You and I have a lot in common. Yes computers were kind of slow and not that flash in my days, but I did have an interest in them. And when I was 15, I was quite spread in my interests, to the extent of programming and so on. Things like shrek (my favourite) was unheard of. And I first learnt that computers able to do cool stuff in movies was in Terminator 2.

But I come from a traditional family where science or business was notm, and not being rebellious enough, I did expand my studies into art, something right now I am quite grateful for, as the “artists” at school are now flipping burgers, or have upteen kids, while I am in a secure (touch wood) job and doing just what I love . . . which is learning.

Why are more adults not here ? I think at some stage most adults learn that we grow up sometime . . . and art is not grown-up. I feel that at times, and my inner child is kind of suppressed. But yes, I do have dreams, which 3d helps.

I’m 43 and use Blender. I have given it to my kids too. It’s great to have such a powerful tool that is free. It helps me encourage them not to use pirate software.

~Glenn

I’m not yet 40, does that make me young? Anyway I have always found 3D work to be time consuming (but in a less creative way). Traditional arts are visceral and intuitive (in that you have been doing it in some way since you were a baby), but CG always has the UI to get past. Once you overcome that then away you go. But new techniques and different goals require new learning. maybe thats the thing that drives people off? Or maybe it gently discourages people over time.

AVAILABLE DATA:
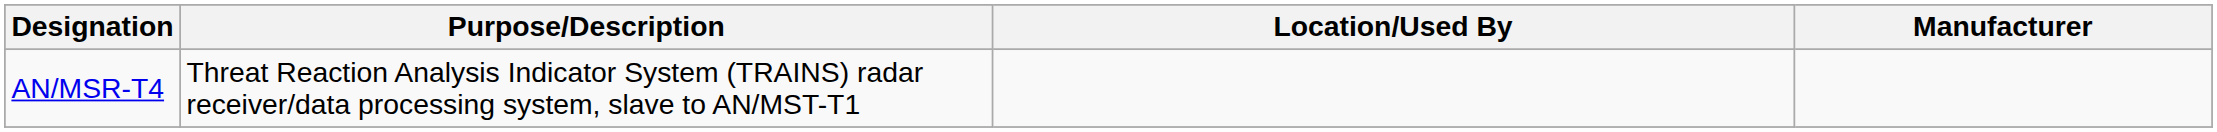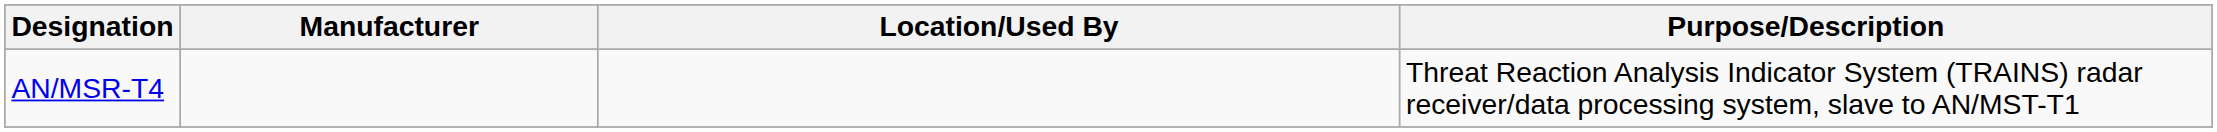columns swapped: Purpose/Description <-> Manufacturer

TASK TO COMPLETE:
In the excerpt above about adults and 3D work, what tool does the 43-year-old writer say they have also given to their kids?

SOLUTION TO THIS EXERCISE:
Blender.